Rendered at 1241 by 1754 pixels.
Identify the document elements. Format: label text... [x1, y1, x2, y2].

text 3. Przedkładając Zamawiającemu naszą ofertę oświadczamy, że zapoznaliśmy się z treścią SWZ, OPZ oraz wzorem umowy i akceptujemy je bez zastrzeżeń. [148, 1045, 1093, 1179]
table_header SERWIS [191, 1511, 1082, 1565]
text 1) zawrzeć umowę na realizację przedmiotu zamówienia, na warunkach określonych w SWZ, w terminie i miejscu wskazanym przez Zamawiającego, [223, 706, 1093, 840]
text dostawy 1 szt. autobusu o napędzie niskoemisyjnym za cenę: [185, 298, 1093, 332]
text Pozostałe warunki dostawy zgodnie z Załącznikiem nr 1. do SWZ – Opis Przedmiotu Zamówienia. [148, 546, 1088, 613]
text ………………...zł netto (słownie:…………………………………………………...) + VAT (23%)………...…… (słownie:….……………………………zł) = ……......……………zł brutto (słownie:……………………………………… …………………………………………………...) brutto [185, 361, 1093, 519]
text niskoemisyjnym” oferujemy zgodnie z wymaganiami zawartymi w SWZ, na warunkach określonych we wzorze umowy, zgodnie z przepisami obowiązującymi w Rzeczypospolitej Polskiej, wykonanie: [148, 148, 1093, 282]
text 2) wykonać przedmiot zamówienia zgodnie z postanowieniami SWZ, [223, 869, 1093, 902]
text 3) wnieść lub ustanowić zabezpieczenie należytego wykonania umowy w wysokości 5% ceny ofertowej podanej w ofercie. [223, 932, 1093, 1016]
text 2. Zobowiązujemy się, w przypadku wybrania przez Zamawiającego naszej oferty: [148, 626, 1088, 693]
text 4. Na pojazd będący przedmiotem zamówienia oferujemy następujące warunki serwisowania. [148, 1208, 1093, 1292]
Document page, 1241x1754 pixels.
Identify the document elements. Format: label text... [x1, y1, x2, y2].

STATED EXERCISE: Rewrite each line of the data above as a numbered list, leaving out any blank lines.

EXERCISE SOLUTION:
1. Rendered at 1241 by 1754 pixels.
2. Identify the document elements. Format: label text... [x1, y1, x2, y2].
3. text 3. Przedkładając Zamawiającemu naszą ofertę oświadczamy, że zapoznaliśmy się z treścią SWZ, OPZ oraz wzorem umowy i akceptujemy je bez zastrzeżeń. [148, 1045, 1093, 1179]
4. table_header SERWIS [191, 1511, 1082, 1565]
5. text 1) zawrzeć umowę na realizację przedmiotu zamówienia, na warunkach określonych w SWZ, w terminie i miejscu wskazanym przez Zamawiającego, [223, 706, 1093, 840]
6. text dostawy 1 szt. autobusu o napędzie niskoemisyjnym za cenę: [185, 298, 1093, 332]
7. text Pozostałe warunki dostawy zgodnie z Załącznikiem nr 1. do SWZ – Opis Przedmiotu Zamówienia. [148, 546, 1088, 613]
8. text ………………...zł netto (słownie:…………………………………………………...) + VAT (23%)………...…… (słownie:….……………………………zł) = ……......……………zł brutto (słownie:……………………………………… …………………………………………………...) brutto [185, 361, 1093, 519]
9. text niskoemisyjnym” oferujemy zgodnie z wymaganiami zawartymi w SWZ, na warunkach określonych we wzorze umowy, zgodnie z przepisami obowiązującymi w Rzeczypospolitej Polskiej, wykonanie: [148, 148, 1093, 282]
10. text 2) wykonać przedmiot zamówienia zgodnie z postanowieniami SWZ, [223, 869, 1093, 902]
11. text 3) wnieść lub ustanowić zabezpieczenie należytego wykonania umowy w wysokości 5% ceny ofertowej podanej w ofercie. [223, 932, 1093, 1016]
12. text 2. Zobowiązujemy się, w przypadku wybrania przez Zamawiającego naszej oferty: [148, 626, 1088, 693]
13. text 4. Na pojazd będący przedmiotem zamówienia oferujemy następujące warunki serwisowania. [148, 1208, 1093, 1292]
14. Document page, 1241x1754 pixels.
15. Identify the document elements. Format: label text... [x1, y1, x2, y2].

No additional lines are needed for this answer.